TASK
Your task is to transcribe the lines from the start of the data below through the line containing "Table 3. Ampelographic", inclusive, exactly as they stand and without the pictures.

[Stored data entries]

☆ ☆ ☆

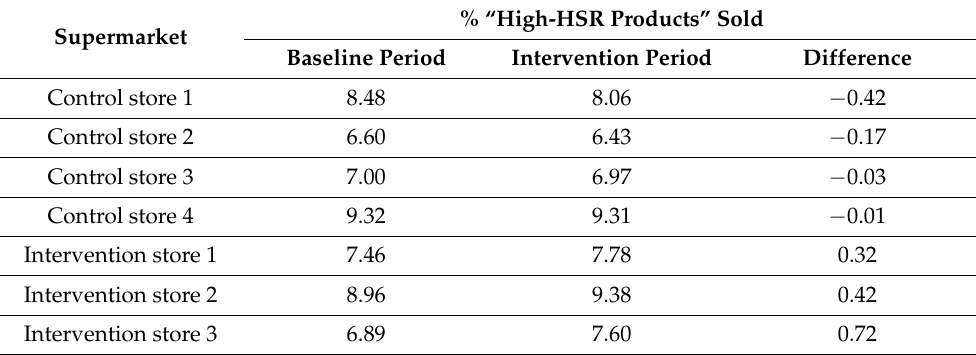
Table 1. Mean percentage of units of ‘high-HSR products’ sold (relative to the number of units of all packaged food sold) in control and intervention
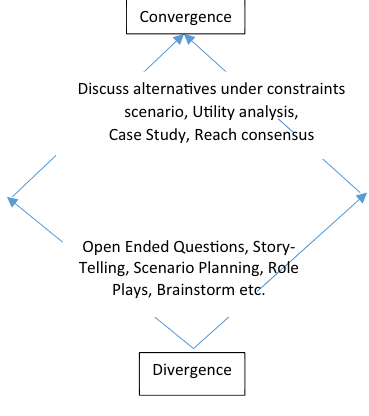
Figure 1. Divergent-convergent diamond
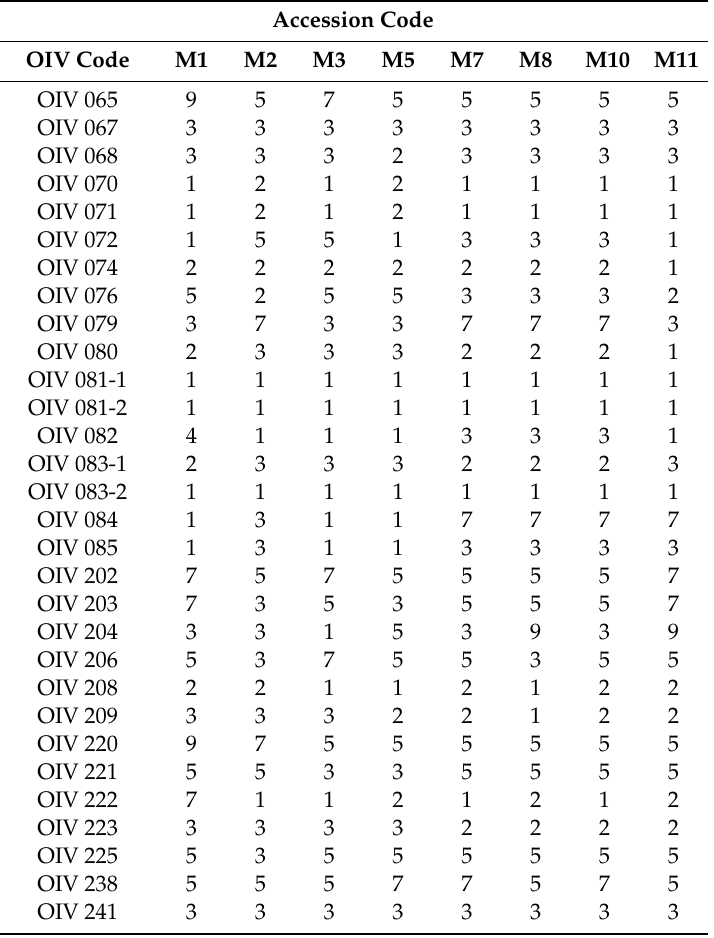
Table 3. Ampelographic characteristics of 30 OIV descriptors on grapevine accessions located in Axarquia (Malaga, Spain).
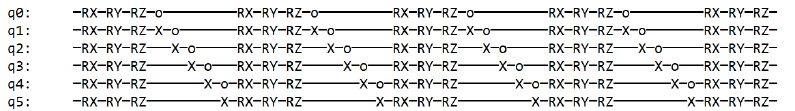
Figure 11. Parametrized quantum circuit used for approximated amplitude encoding. The circuit was composed of four layers made of rotation gates and five C-NOT gates plus a final layer composed only of rotation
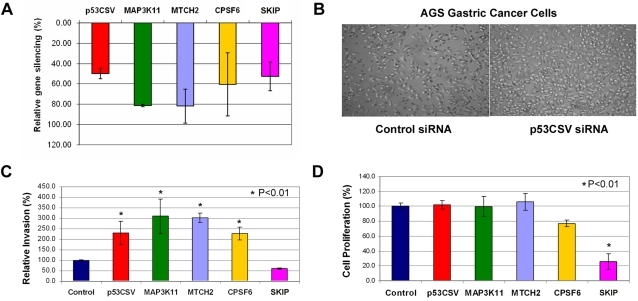
Reducing PGC gene expression by siRNA enhances the invasive behavior of AGS gastric cancer cells.A) Real-time PCR quantification of siRNA mediated knockdown efficiency of five PGC genes (p53CSV, MAP3K11, MTCH2, CPSF6 and SKIP). The y-axis represents the percentage of relative silencing achieved by the different siRNA treatments. Relative silencing was calculated by comparing PGC gene expression levels between cells treated with either control or PGC target siRNAs. For each siRNA treatment, the expression levels of the PGC genes were normalized against the GADPH expression level. B) Representative photographs of AGS cells in the matrigel invasion assay. The left panel depicts control siRNA treated cells, while the right panel indicates p53CSV siRNA treated cells. Note the increased number of invading cells in the right panel. C) Summary graph of invasion effects caused by PGC gene silencing. Significant enhancements in cellular invasion were observed for p53CSV, MAP3K11, MTCH2, CPSF6 (* symbols, P<0.01). P-values were calculated using a one-tailed t-test. D) Summary graph of cell proliferation effects caused by PGC gene silencing. Significant reductions in cell proliferation were only observed for the SKIP siRNA treatments. P-values were calculated using a one-tailed t-test.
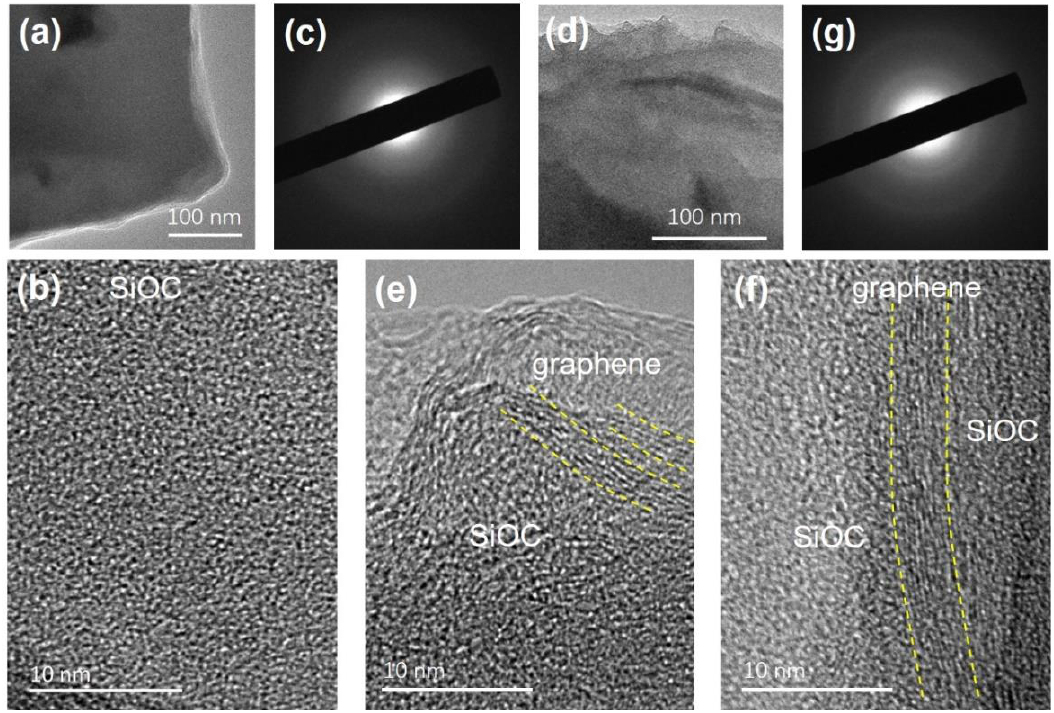
Figure 3. ( a ) TEM, ( b ) HRTEM, and ( c ) SAED images of SiOC sample. ( d ) TEM, ( e , f ) HRTEM, and ( g ) SAED images of RGOA-1000/SiOC nanocomposite.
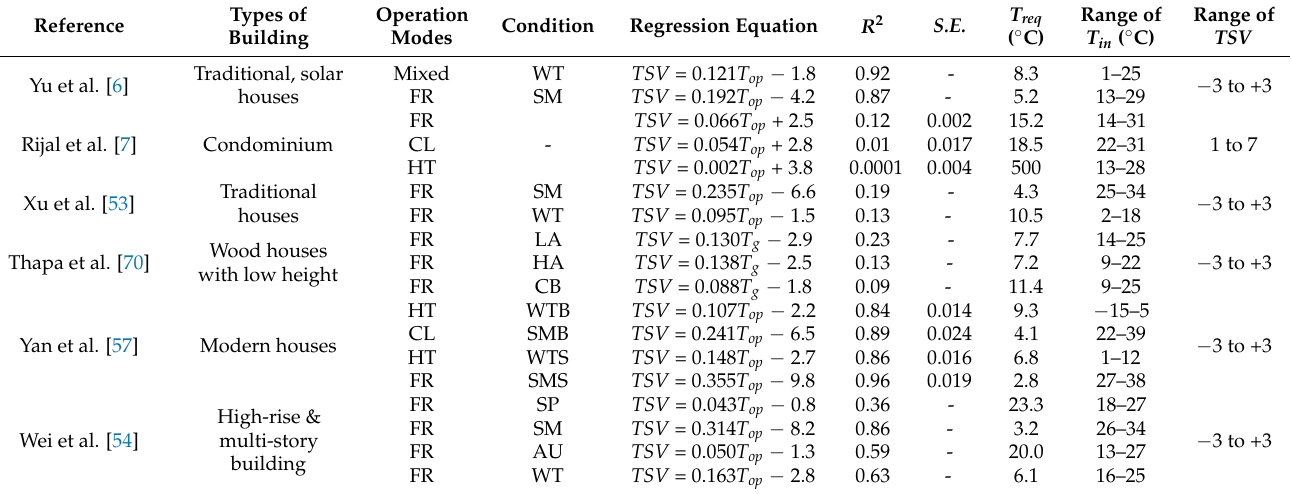
Table 2. Regression equations of TSV and indoor air temperature from previous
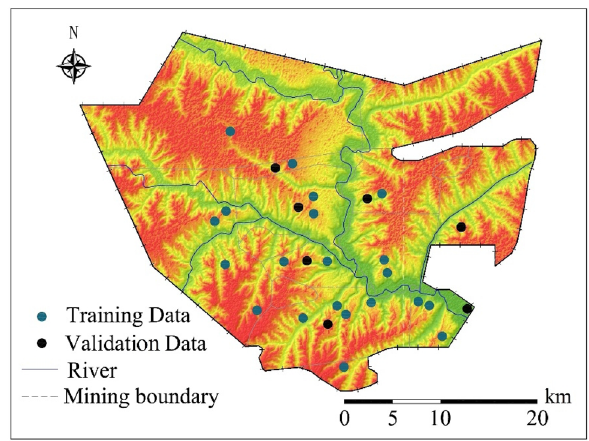
Fig. 1 Location of the study area and distribution of the WFFZ height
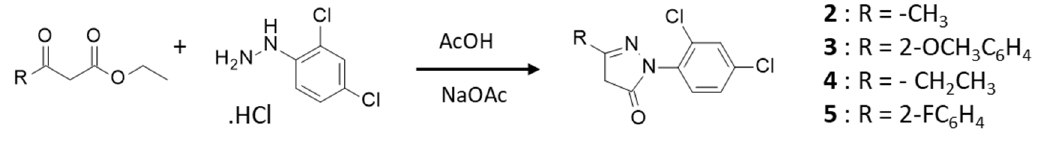
Figure 2. Synthetic scheme common to compounds 2 – 5 . It consists in the reaction of 2,4-dichlorophenyl-hydrazine with the indicated β -keto ester in the presence of sodium acetate, for 48 h at room temperature.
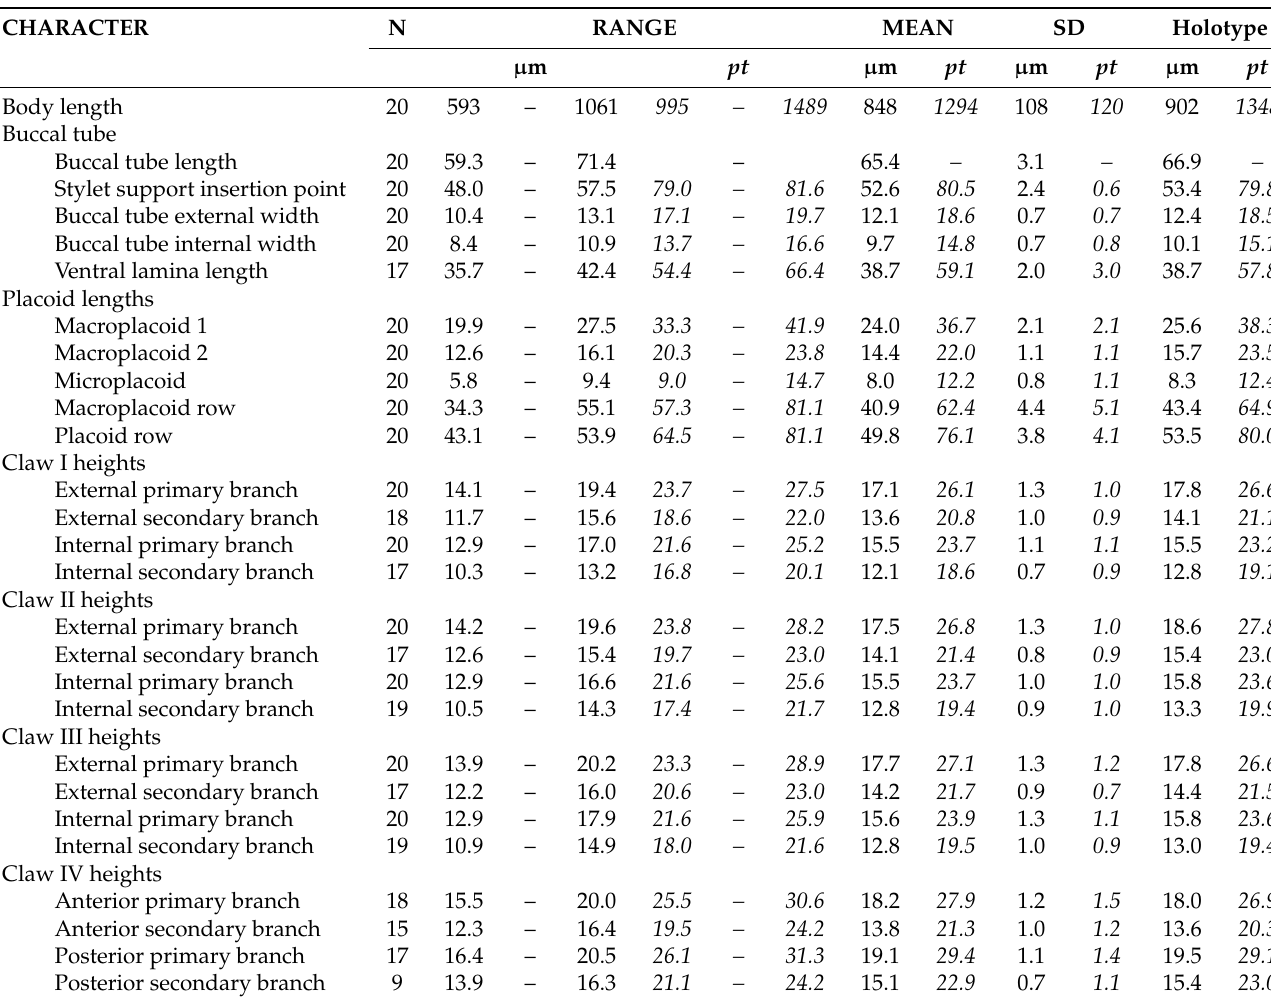
Table 2. Measurements (in µ m) and pt values of selected morphological structures of animals of Macro- biotus rebecchii sp. nov.; specimens mounted in Hoyer’s medium; N—number of specimen/structures measured. Range refers to the smallest and the largest structure among all measured specimens; SD—standard deviation.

☆ ☆ ☆

EXPECTED ANSWER
Table 1. Mean percentage of units of ‘high-HSR products’ sold (relative to the number of units of all packaged food sold) in control and intervention
Figure 1. Divergent-convergent diamond
Table 3. Ampelographic characteristics of 30 OIV descriptors on grapevine accessions located in Axarquia (Malaga, Spain).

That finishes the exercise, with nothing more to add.